Nectinepsin: a new extracellular matrix protein of the pexin family. Characterization of a novel cDNA encoding a protein with an RGD cell binding motif.

We report the isolation and characterization of a novel cDNA from quail neuroretina encoding a putative protein named nectinepsin. The nectinepsin cDNA identifies a major 2.2-kilobase mRNA that is detected from ED 5 in neuroretina and is increasingly abundant during embryonic development. A nectinepsin mRNA is also found in quail liver, brain, and intestine and in mouse retina.

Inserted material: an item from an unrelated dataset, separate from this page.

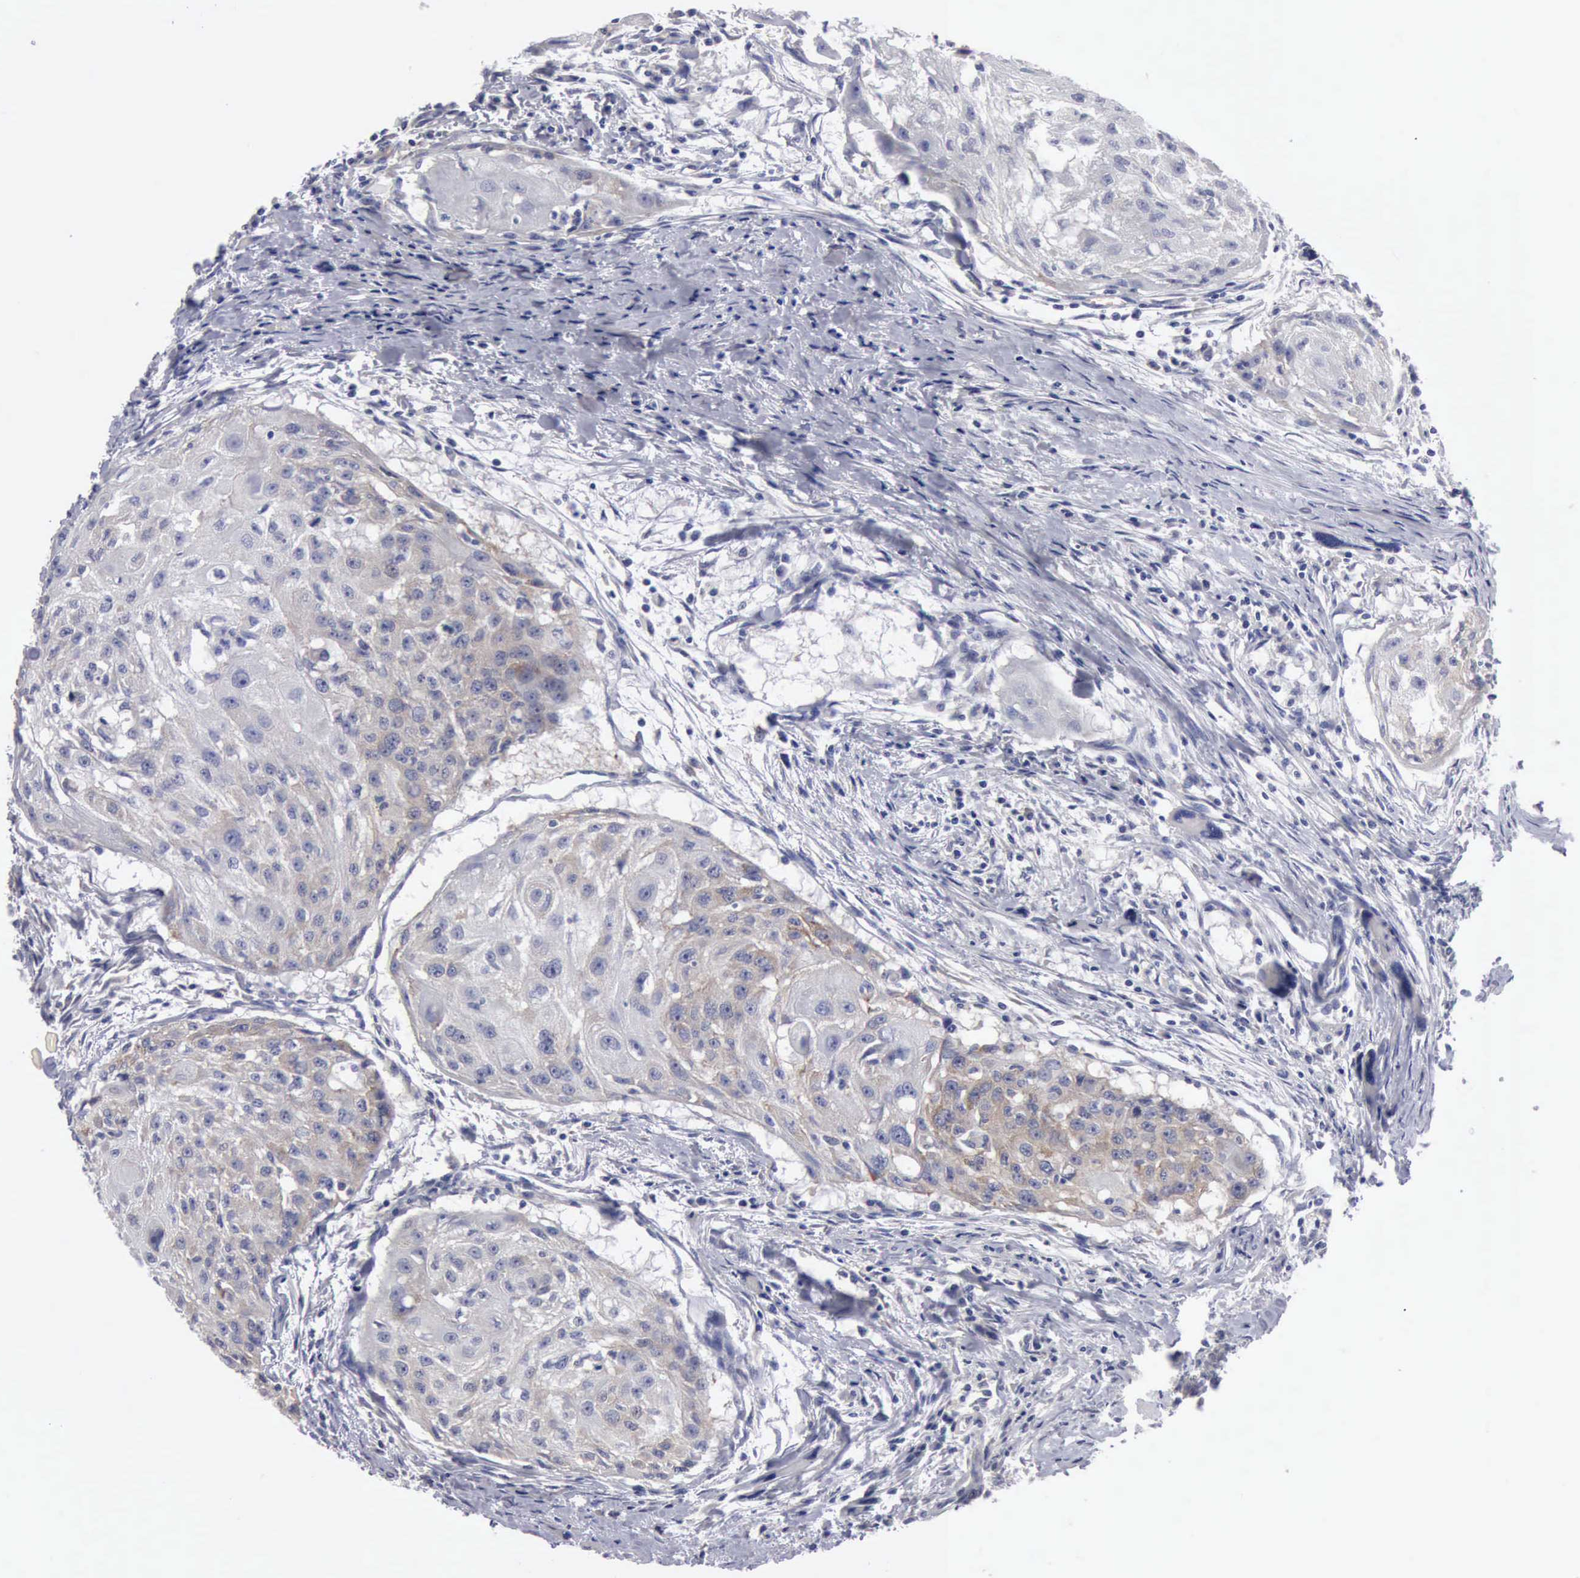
{"staining": {"intensity": "moderate", "quantity": "<25%", "location": "cytoplasmic/membranous"}, "tissue": "head and neck cancer", "cell_type": "Tumor cells", "image_type": "cancer", "snomed": [{"axis": "morphology", "description": "Squamous cell carcinoma, NOS"}, {"axis": "topography", "description": "Head-Neck"}], "caption": "IHC (DAB) staining of human head and neck cancer (squamous cell carcinoma) exhibits moderate cytoplasmic/membranous protein positivity in approximately <25% of tumor cells. Using DAB (3,3'-diaminobenzidine) (brown) and hematoxylin (blue) stains, captured at high magnification using brightfield microscopy.", "gene": "TXLNG", "patient": {"sex": "male", "age": 64}}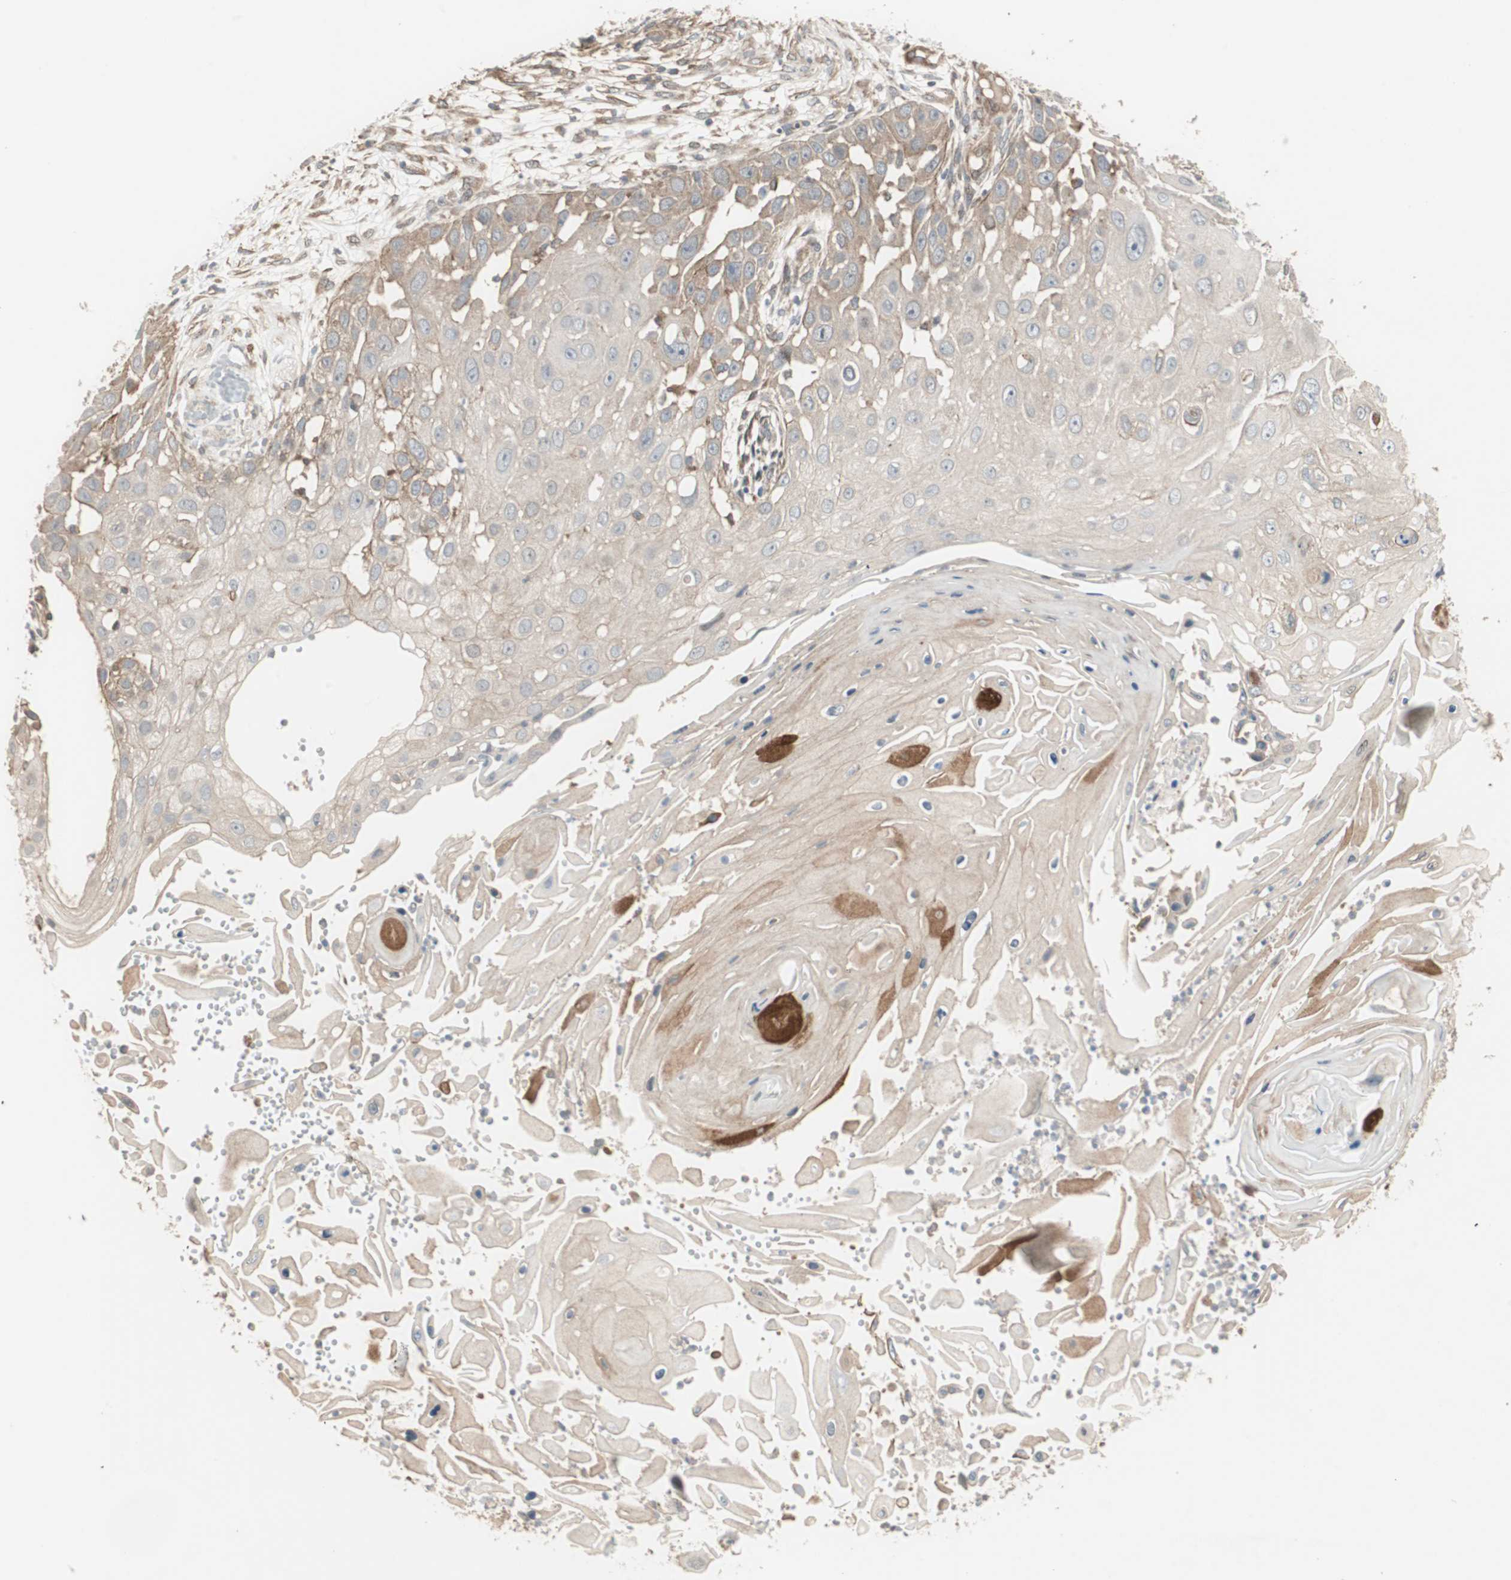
{"staining": {"intensity": "moderate", "quantity": "25%-75%", "location": "cytoplasmic/membranous"}, "tissue": "skin cancer", "cell_type": "Tumor cells", "image_type": "cancer", "snomed": [{"axis": "morphology", "description": "Squamous cell carcinoma, NOS"}, {"axis": "topography", "description": "Skin"}], "caption": "Immunohistochemistry (IHC) image of human skin cancer stained for a protein (brown), which demonstrates medium levels of moderate cytoplasmic/membranous expression in approximately 25%-75% of tumor cells.", "gene": "PFDN1", "patient": {"sex": "female", "age": 44}}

The deduced nectinepsin amino acid sequence contains the RGD cell binding motif of integrin ligands. Furthermore, nectinepsin shares substantial homologies with vitronectin and structural protein similarities with most of the matricial metalloproteases. However, the presence of a specific sequence and the lack of heparin and collagen binding domains of the vitronectin indicate that nectinepsin is a new extracellular matrix protein. Furthermore, genomic Southern blot studies suggest that nectinepsin and vitronectin are encoded by different genes. Western blot analysis with an anti-human vitronectin antiserum revealed, in addition to the 65- and 70-kDa vitronectin bands, an immunoreactive protein of about 54 kDa in all tissues containing nectinepsin mRNA. It seems likely that the form of vitronectin found in chick egg yolk plasma by Nagano et al. ((1992) J. Biol. Chem. 267, 24863-24870) is the protein that corresponds to the nectinepsin cDNA. This new protein could be an important molecule involved in the early steps of the development.[1]